According to Tedesco, ``60 Minutes’’ success can be attributed to three primary reasons: 1). the show’s move to Sunday night, which began in 1972; 2.) Watergate; 3.) and the oil crisis of the mid-1970’s.
Mike Wallace, in particular, seemed at his best when grilling key players of the Watergate caper, including H. R. Haldeman, White House Chief of Staff to President Richard Nixon; and G. Gordon Liddy, the mastermind behind the first break-in of the Democratic National Committee headquarters in the Watergate building in 1972. Both ``60 Minute’’ interviews took place in 1975.
And during the gas shortage, Tedesco explains, families were less inclined to travel the highways for family vacations; or make long excursions to visit family and friends on the weekend, opting instead to stay home where they became accustomed to flipping on ``60 Minutes’’ after their Sunday dinner.
This Sunday at 7 p.m. ET/PT, ``60 Minutes’’ will devote the full hour to the show’s producer, Don Hewitt, who died Wednesday at age 86 from pancreatic cancer. In the special broadcast,``60 Minute’’ correspondents are expected to discuss the evolution of the news program, emphasizing how the ``father of modern television’’, as he became to be known, shaped the show, making it relevant with major news developments like the Vietnam War and Watergate, rolling out hard hitting investigate reporting, while at the same time, keeping it entertaining by profiling celebrities like Johnny Carson, Jackie Gleason, and Lena Horne ``without’’, as Mr. Hewitt once told The New York Times, ``sacrificing its credibility’’
In anticipation of Sunday’s broadcast, then, what follows are a few fast facts about Mr. Hewitt and 60 Minutes.
• At age 19, Hewitt dropped out of New York University to work at what he thought would be his dream job: night copyboy at the New York Herald Tribune
• In 1943, Hewitt enrolled in the Marine Merchant Academy in Kings Point N.Y., where he worked in the public relations department with Andy Rooney and Walter Cronkite at Stars & Stripes in London
• Hewitt was hired by CBS in 1948 at age 25 as producer-director of "Douglas Edwards with the News’’; by 1951, he became producer of ``See it Now’’ a television newsmagazine and documentary that was created by Edward R. Murrow and Mr. Friendly
• Hewitt directed and produced the first of two debates between Vice President Richard Nixon and Senator John F. Kennedy in 1960
• `` 60 Minutes’’ debuts on September 24, 1968
• On January 21, 1969, in its ninth show, Reasoner and Wallace illustrated the raging battle between Israel and Lebanon by presenting both points of view.
• During its second season, ``60 Minutes’’ ranked 83 out of 103 prime time shows
• ``A Few Minutes with Andy Rooney" first began on July 4, 1978.

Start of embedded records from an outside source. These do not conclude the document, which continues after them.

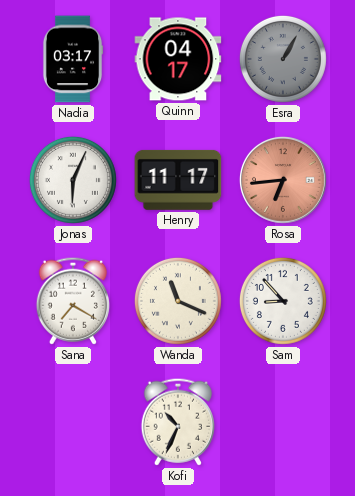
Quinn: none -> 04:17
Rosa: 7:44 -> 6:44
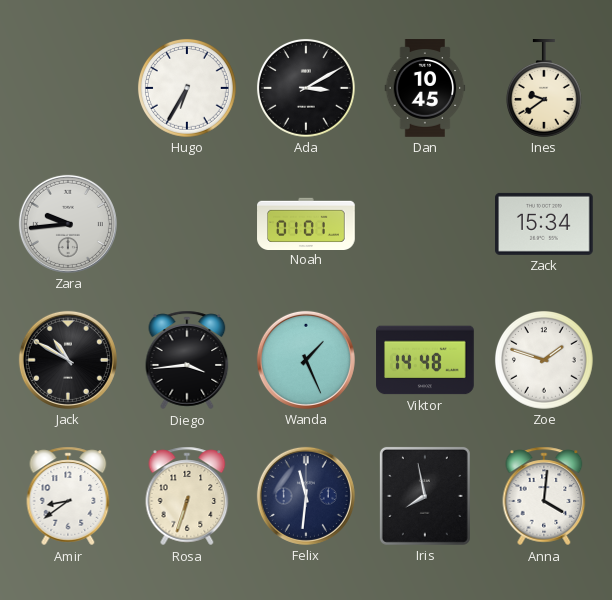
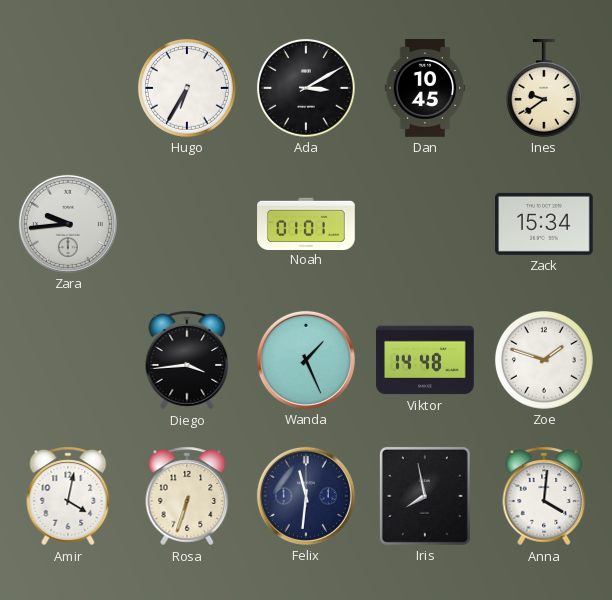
Jack: 10:50 -> none
Amir: 8:39 -> 4:02
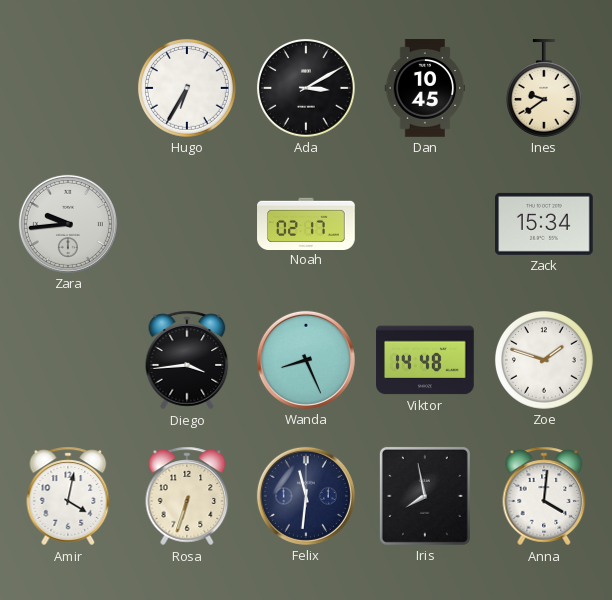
Noah: 01:01 -> 02:17
Wanda: 1:26 -> 8:26
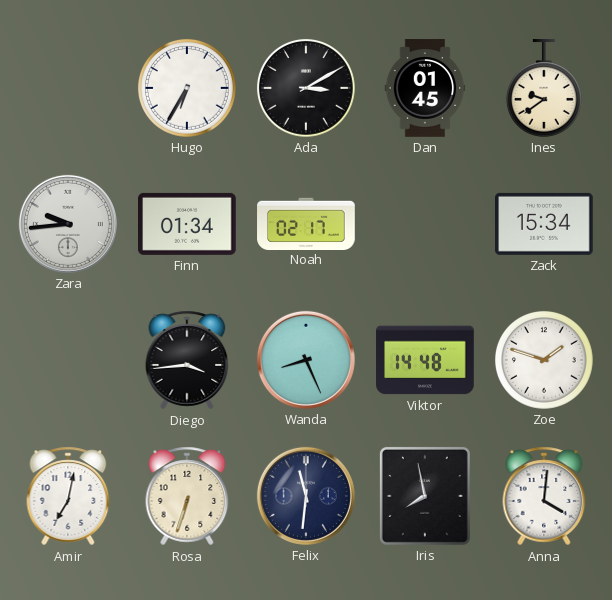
Dan: 10:45 -> 01:45
Finn: none -> 01:34
Amir: 4:02 -> 7:02
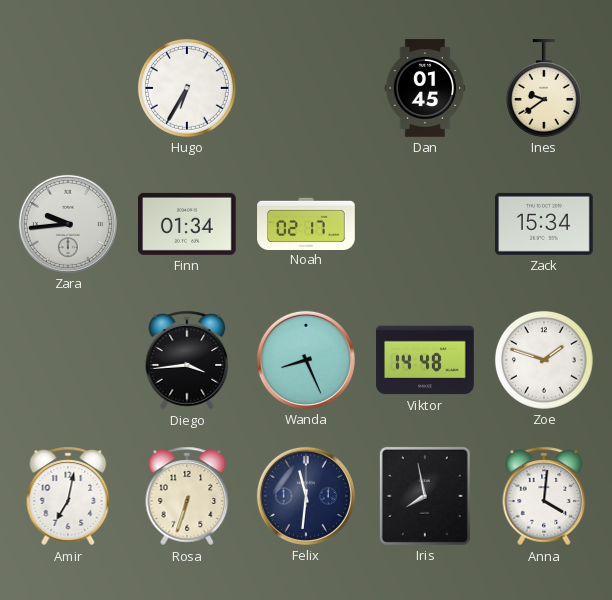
Ada: 3:10 -> none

NOTE: Mr. Rooney never actually said ``Do you ever wonder why..? as is widely believed. Comedian Joe Piscopo, in fact, parodied Rooney on NBC’s ``Saturday Night Live’’, using that very line; and it took off ever since.

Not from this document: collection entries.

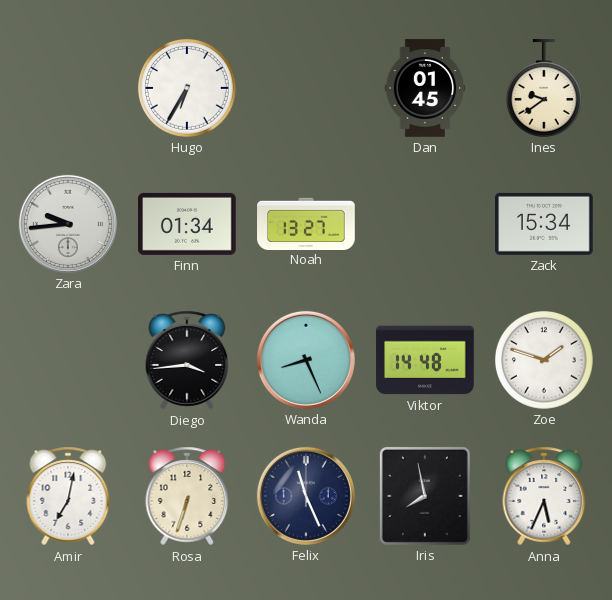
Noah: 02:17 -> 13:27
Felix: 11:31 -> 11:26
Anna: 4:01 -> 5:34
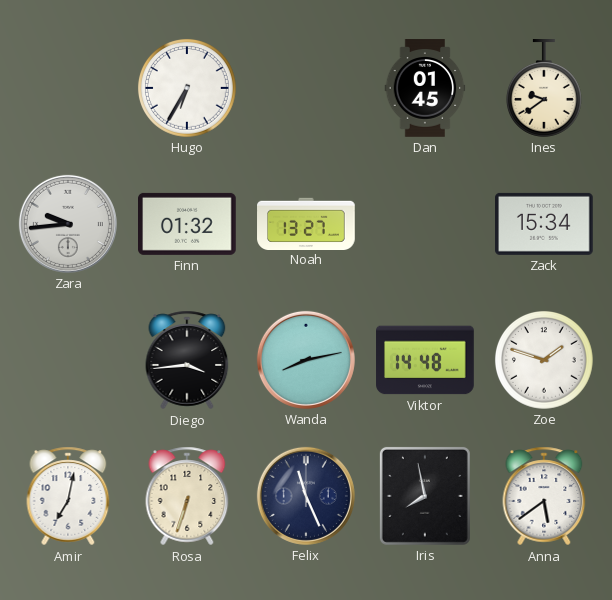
Finn: 01:34 -> 01:32
Wanda: 8:26 -> 8:13
Anna: 5:34 -> 5:39
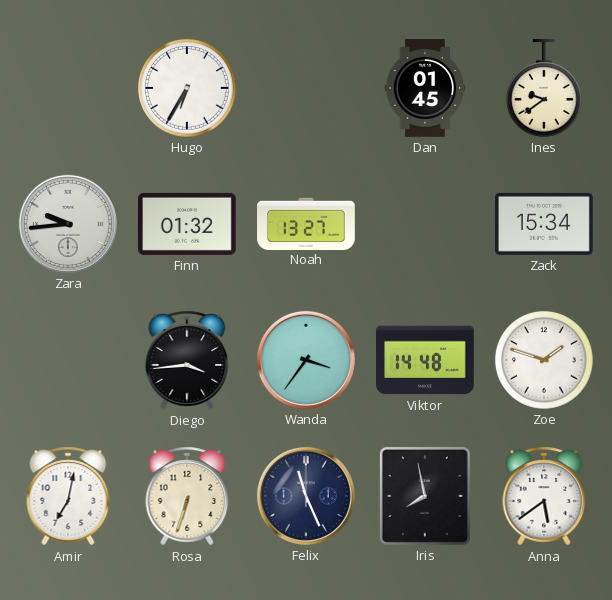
Wanda: 8:13 -> 3:36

• Ed Bradley replaced Dan Rather as a ``60 Minutes correspondent beginning in 1980, when Mr. Rather replaced Walter Cronkite as anchor on the CBS Evening News.
• ``60 Minutes’’ didn’t turn into a ratings bonanza until 1975, when it was moved from 6 p.m to 7 p.m on Sunday nights, at the suggestion of Oscar Katz, vice president in the entertainment division at CBS. In 1976, ``60 Minutes’’ leaped to the Top 10 for the first time, a position it would stay for the next 13 consecutive seasons.

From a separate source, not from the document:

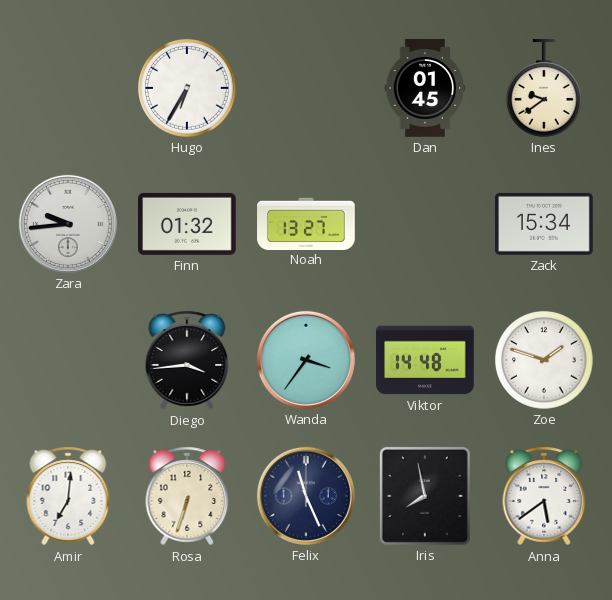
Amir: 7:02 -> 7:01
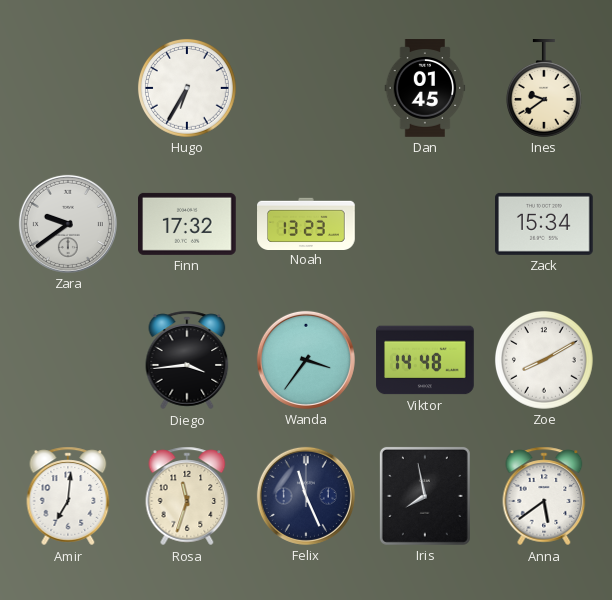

• Correspondents on ``60 Minutes’’ dating back to 1968, have included: Harry Reasoner. Mike Wallace. Morley Safer. Dan Rather. Ed Bradley. Diane Sawyer. Steve Kroft. Meredith Viera, Lesley Stahl. Bob Simon. Christiane Smanpour. Anderson Cooper. Katie Couric. Lara Logan and Bryon Pitts s
• In 1990, Hewitt was elected to the Television Academy Hall of Fame
• Don Hewitt’s last broadcast as executive producer of 60 Minutes was on May 30, 2004
• On April 3, 2008, Hewitt was awarded the Edward R. Murrow Award for Lifetime Achievement in Broadcast Journalism by Washington State University.
• As of August 16th, ``60 Minutes’’ has broadcast 1,929 shows and nearly 4,000 individual segments.